▼

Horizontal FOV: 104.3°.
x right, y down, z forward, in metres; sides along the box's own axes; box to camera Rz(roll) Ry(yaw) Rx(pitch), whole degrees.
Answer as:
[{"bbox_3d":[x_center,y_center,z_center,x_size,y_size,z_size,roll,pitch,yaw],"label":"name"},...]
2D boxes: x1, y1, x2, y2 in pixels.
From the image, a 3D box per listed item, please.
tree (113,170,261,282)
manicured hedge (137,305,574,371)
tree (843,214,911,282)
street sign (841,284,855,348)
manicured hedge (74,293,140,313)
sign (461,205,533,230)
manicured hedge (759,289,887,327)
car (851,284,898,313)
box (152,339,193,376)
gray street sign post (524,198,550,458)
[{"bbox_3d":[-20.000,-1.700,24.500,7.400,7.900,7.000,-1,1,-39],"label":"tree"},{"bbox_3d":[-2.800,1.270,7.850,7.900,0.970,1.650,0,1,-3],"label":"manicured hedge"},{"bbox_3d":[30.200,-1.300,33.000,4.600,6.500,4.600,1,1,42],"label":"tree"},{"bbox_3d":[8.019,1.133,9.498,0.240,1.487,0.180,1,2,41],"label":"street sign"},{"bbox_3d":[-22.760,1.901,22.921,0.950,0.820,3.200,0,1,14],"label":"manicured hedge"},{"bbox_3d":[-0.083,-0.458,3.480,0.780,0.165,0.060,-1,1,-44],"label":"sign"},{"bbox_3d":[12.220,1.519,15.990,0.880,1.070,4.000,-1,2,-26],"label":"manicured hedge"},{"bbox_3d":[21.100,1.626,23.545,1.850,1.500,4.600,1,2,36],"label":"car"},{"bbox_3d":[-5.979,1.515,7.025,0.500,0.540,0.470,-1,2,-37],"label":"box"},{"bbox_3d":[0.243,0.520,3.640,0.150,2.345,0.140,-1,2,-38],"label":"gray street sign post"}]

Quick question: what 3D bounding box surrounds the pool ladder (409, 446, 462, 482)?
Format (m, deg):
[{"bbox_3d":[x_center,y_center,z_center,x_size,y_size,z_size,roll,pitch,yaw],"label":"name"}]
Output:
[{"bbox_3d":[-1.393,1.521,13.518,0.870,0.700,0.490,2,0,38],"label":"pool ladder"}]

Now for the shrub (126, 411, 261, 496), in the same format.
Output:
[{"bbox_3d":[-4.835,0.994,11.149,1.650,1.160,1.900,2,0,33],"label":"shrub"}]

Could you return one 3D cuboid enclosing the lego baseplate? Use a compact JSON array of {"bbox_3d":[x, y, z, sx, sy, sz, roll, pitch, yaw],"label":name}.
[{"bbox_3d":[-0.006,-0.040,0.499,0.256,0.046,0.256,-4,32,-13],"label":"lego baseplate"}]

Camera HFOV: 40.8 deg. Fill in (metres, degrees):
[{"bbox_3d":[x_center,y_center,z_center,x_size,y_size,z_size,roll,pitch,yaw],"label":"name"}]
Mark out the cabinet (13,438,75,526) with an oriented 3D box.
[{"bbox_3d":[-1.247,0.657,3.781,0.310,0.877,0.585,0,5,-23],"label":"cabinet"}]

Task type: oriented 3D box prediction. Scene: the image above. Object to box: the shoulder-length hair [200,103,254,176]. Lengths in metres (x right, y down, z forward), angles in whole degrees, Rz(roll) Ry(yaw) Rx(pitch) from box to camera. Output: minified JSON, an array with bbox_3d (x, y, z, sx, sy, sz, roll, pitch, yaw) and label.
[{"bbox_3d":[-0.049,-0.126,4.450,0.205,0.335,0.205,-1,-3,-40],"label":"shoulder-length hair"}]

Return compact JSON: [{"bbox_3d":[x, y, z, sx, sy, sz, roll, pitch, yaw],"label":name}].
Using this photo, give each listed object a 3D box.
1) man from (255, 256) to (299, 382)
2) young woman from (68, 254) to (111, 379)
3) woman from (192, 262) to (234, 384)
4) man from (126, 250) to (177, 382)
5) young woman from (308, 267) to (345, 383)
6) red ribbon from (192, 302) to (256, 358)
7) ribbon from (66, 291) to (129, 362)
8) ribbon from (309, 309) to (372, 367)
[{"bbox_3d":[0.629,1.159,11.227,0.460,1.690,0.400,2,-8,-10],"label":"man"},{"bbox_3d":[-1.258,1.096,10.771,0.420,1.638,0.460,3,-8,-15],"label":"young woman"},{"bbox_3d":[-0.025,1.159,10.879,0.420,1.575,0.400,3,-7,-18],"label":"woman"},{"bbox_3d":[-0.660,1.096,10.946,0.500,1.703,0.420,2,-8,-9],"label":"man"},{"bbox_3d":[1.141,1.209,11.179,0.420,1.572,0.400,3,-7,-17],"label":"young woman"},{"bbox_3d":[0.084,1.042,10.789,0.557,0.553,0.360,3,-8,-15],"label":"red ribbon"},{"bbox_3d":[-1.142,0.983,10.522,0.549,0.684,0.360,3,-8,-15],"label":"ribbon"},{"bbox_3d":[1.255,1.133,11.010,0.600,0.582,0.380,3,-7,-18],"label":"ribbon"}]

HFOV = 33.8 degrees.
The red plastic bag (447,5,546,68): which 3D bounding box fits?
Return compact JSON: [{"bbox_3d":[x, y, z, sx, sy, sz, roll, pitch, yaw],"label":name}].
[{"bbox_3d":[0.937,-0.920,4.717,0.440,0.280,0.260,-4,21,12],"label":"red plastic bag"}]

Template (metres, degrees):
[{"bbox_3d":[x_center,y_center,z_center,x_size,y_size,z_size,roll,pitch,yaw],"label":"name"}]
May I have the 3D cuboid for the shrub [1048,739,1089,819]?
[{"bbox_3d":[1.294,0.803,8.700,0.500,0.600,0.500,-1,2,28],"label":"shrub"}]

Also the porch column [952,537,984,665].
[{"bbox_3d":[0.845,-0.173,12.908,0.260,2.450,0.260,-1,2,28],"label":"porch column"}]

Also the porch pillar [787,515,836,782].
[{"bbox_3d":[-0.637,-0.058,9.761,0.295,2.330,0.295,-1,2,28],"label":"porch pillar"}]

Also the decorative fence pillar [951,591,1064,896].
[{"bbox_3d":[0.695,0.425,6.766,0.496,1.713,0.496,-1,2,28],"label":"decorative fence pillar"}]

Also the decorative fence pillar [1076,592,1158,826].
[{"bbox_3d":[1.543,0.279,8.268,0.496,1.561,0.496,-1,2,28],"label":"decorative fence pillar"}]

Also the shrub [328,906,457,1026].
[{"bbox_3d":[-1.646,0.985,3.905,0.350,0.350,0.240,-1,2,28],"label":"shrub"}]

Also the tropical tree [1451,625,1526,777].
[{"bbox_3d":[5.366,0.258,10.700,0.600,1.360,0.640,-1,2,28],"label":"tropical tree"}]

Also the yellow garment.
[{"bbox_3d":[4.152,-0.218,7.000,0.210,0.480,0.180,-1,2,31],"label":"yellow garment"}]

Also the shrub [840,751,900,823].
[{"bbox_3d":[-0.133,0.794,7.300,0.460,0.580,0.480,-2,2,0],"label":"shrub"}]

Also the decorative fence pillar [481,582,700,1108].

▲

- _WHAT IS EXPECTED_
Replace "manicured hedge" with "clipped hedge" in the rows from the first line through the line with "tree (843,214,911,282)", both included, changing nothing else. Return only those lines.

- _RESPONSE BOX_
Horizontal FOV: 104.3°.
x right, y down, z forward, in metres; sides along the box's own axes; box to camera Rz(roll) Ry(yaw) Rx(pitch), whole degrees.
Answer as:
[{"bbox_3d":[x_center,y_center,z_center,x_size,y_size,z_size,roll,pitch,yaw],"label":"name"},...]
2D boxes: x1, y1, x2, y2 in pixels.
From the image, a 3D box per listed item, please.
tree (113,170,261,282)
clipped hedge (137,305,574,371)
tree (843,214,911,282)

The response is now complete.